Still, the tech is pretty neat.
Ease of use: 3/5
Here's the Google biggie. Chromecast is now in its second iteration, and is more powerful than ever. As well as offering pretty good app support at this point, you can also mirror your phone/tablet screen on the TV, letting you stream just about anything. Even games.
If you own an Android phone, this is the smoothest way to start streaming stuff to your TV. And once you've started a stream from, say, Netflix, Chromecast doesn't actually continue streaming from your phone, but hooks up with Netflix's servers directly. It therefore doesn't chow down on your tablet/phone battery life.
It's hard not to like Chromecast. It's easy, it works and it doesn't cost all that much. It seems to get better by the month too. In mid-2015, for example, the Google team announced new API to allow dual-screen gaming. So in theory your phone/tablet might function as the gamepad while the actual gameplay appears on your TV.
We're yet to see any 100 per cent killer applications of this, but they must be on their way soon.... fingers crossed. Right now, though, you can stream from all the big video streaming services with no fuss. Chromecast works with iOS devices and PCs too.
Ease of use: 5/5
AirPlay over Apple TV
Own an iPhone? The native Apple streaming standard is AirPlay. And while that used to be all about music, it now covers photo and video streaming too.

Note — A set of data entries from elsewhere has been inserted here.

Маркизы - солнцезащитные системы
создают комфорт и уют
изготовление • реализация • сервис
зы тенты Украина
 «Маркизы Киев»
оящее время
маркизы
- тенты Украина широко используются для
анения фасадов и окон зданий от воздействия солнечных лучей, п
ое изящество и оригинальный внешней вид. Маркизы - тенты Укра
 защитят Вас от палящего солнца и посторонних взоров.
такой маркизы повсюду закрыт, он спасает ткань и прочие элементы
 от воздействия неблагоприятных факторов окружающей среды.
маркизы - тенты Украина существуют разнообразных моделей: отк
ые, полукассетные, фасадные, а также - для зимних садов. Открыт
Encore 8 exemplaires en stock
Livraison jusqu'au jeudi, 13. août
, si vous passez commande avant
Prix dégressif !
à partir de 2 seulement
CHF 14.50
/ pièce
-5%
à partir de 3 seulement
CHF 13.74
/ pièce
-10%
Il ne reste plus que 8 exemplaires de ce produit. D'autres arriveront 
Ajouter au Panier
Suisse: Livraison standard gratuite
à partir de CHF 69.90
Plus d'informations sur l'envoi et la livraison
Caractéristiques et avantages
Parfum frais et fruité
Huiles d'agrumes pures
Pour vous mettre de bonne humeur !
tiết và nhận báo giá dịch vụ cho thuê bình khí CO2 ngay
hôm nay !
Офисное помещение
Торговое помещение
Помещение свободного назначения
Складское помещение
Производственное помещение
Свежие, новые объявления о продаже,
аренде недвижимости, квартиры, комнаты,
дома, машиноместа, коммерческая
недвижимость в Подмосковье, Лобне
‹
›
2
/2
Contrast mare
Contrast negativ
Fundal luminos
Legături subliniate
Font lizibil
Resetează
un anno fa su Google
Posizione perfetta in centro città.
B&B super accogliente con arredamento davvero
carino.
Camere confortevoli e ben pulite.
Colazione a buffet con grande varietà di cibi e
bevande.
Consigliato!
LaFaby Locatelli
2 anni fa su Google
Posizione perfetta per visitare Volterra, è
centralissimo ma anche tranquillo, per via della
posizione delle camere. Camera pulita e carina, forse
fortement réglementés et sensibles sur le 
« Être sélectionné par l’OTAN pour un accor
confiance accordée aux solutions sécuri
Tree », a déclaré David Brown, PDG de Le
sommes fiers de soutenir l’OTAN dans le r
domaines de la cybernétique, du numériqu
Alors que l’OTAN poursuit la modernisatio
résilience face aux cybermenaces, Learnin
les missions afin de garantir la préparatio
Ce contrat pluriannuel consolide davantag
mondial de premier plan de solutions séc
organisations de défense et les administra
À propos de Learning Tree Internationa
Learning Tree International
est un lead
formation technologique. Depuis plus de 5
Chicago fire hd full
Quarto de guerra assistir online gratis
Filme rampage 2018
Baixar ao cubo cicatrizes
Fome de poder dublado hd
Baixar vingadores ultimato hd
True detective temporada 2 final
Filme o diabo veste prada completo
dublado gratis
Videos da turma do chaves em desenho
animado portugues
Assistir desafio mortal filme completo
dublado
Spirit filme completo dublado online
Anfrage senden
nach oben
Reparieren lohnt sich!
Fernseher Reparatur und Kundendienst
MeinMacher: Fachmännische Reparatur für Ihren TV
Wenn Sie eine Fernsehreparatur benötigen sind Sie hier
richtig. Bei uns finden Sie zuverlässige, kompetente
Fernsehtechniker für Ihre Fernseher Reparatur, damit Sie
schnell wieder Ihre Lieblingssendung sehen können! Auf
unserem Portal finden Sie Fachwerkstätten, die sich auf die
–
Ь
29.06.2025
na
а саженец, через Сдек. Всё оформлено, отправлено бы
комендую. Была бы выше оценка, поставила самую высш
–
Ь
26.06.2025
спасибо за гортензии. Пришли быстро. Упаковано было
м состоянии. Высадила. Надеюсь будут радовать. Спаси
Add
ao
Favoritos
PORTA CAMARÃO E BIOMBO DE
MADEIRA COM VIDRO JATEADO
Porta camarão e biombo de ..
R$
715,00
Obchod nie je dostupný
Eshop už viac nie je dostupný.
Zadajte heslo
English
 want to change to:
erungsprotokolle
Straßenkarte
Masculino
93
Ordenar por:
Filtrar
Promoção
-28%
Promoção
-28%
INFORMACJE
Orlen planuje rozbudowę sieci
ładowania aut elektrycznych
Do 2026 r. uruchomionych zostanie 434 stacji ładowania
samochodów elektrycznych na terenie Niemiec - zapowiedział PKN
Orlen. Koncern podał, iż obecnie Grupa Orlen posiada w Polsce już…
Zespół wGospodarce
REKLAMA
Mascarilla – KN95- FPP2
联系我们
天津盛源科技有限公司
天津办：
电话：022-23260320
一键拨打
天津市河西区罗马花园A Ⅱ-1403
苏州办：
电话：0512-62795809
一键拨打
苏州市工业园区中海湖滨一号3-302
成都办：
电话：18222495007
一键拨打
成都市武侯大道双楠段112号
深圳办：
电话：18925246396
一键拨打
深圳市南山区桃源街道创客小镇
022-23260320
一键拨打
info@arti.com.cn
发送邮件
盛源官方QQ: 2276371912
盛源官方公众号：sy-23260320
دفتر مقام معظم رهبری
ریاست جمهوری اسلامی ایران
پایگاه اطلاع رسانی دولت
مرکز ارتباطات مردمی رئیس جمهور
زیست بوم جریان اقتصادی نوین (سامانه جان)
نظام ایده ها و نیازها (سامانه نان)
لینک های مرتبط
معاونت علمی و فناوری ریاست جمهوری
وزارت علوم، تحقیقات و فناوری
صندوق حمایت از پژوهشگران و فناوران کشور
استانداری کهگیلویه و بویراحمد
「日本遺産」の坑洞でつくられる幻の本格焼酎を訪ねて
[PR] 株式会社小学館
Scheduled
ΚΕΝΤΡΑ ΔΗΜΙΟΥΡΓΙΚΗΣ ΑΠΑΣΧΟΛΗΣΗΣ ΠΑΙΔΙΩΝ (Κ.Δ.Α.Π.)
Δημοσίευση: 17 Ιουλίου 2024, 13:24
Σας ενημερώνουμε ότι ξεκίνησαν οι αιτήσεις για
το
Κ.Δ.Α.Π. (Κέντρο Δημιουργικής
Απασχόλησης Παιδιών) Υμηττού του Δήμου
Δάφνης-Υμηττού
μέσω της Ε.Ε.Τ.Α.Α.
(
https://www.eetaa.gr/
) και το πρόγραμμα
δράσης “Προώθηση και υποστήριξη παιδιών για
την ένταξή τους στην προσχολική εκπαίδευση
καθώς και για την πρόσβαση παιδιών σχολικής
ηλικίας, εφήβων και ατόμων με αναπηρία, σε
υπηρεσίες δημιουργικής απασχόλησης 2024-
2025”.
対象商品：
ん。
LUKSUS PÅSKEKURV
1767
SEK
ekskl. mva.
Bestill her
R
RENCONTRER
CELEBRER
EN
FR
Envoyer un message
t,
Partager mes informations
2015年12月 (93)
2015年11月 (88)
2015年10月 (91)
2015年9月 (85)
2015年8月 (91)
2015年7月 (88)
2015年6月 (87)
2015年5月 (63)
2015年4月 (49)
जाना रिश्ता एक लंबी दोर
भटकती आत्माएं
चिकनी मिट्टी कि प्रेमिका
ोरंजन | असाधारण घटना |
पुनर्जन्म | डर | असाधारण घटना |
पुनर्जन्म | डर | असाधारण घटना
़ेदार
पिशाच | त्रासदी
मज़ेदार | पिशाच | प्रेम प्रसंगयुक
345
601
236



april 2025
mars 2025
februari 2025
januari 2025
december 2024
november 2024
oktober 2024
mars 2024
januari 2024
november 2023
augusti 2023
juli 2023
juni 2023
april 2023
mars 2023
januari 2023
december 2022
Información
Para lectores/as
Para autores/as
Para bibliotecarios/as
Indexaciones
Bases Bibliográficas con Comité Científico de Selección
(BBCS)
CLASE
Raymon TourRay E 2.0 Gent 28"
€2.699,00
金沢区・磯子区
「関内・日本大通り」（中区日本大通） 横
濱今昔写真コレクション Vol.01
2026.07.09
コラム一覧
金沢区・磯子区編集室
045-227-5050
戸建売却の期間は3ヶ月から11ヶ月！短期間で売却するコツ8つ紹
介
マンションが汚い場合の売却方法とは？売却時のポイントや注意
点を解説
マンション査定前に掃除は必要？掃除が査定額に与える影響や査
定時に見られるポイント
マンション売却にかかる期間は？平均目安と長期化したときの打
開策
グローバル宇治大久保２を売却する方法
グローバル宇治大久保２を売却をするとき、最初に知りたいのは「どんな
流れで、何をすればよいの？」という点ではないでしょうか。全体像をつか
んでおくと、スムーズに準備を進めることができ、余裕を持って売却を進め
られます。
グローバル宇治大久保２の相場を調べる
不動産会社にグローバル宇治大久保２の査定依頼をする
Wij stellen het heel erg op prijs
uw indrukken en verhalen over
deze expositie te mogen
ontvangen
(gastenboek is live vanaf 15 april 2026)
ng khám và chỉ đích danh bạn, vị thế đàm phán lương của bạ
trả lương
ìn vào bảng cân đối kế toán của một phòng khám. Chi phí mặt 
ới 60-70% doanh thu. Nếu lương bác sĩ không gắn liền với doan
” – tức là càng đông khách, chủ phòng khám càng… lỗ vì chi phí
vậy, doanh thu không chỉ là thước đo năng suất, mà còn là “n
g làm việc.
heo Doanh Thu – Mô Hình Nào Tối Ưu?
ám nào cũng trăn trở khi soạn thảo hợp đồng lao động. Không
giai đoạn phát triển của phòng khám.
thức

To get this working you'll need an Apple TV, which these days costs a totally reasonable £59. How? The process is just as it was when we were only really dealing with AirPlay audio. In apps you'll see a little AirPlay logo button (you may have to search for it), which will let you pipe over content to any AirPlay devices in range.
As with Chromecast, though, you can also simply mirror the screen of your Mac, tablet or phone onto your TV though AirPlay and an Apple TV box. The extra-easy part of Apple TV is that, as a standalone device, it also has a nice interface of its own where Chromecast's UI isn't much without a phone in control.
You'll need an Apple laptop, tablet or phone to get on-board with AirPlay, though. No surprise there. If you want the Apple TV flavour but own an Android, check out the Amazon Fire TV Stick. It costs just £35, or £45 with voice support, and it can stream content from your phone or tablet using a media server app like Plex.
Ease of use: 5/5
DLNA Media server over PS4/Xbox One etc.
Now we come to the grandaddy of streaming styles: DLNA. This is generally much trickier to get right than something like Chromecast, because it's much less fool-proof, and prone to things just not showing up when they should. It can feel like the bad old days of networking. Unless you're lucky and it just works first time...stranger things have happened.
The good bit is that if you have a Wi-Fi (or ethernet) connected TV, DLNA is the standard it's most likely to support.
What you need to do is to setup a media server on your laptop, tablet or phone. This is what provides the files that your TV can see and access over your home Wi-Fi. Apps you might want to consider trying include Plex and AllConnect.
As well as support from plenty of TVs, most game consoles support DLNA too. It's erratic, but if you can get it to work you feel like a legitimate part of the A-Team.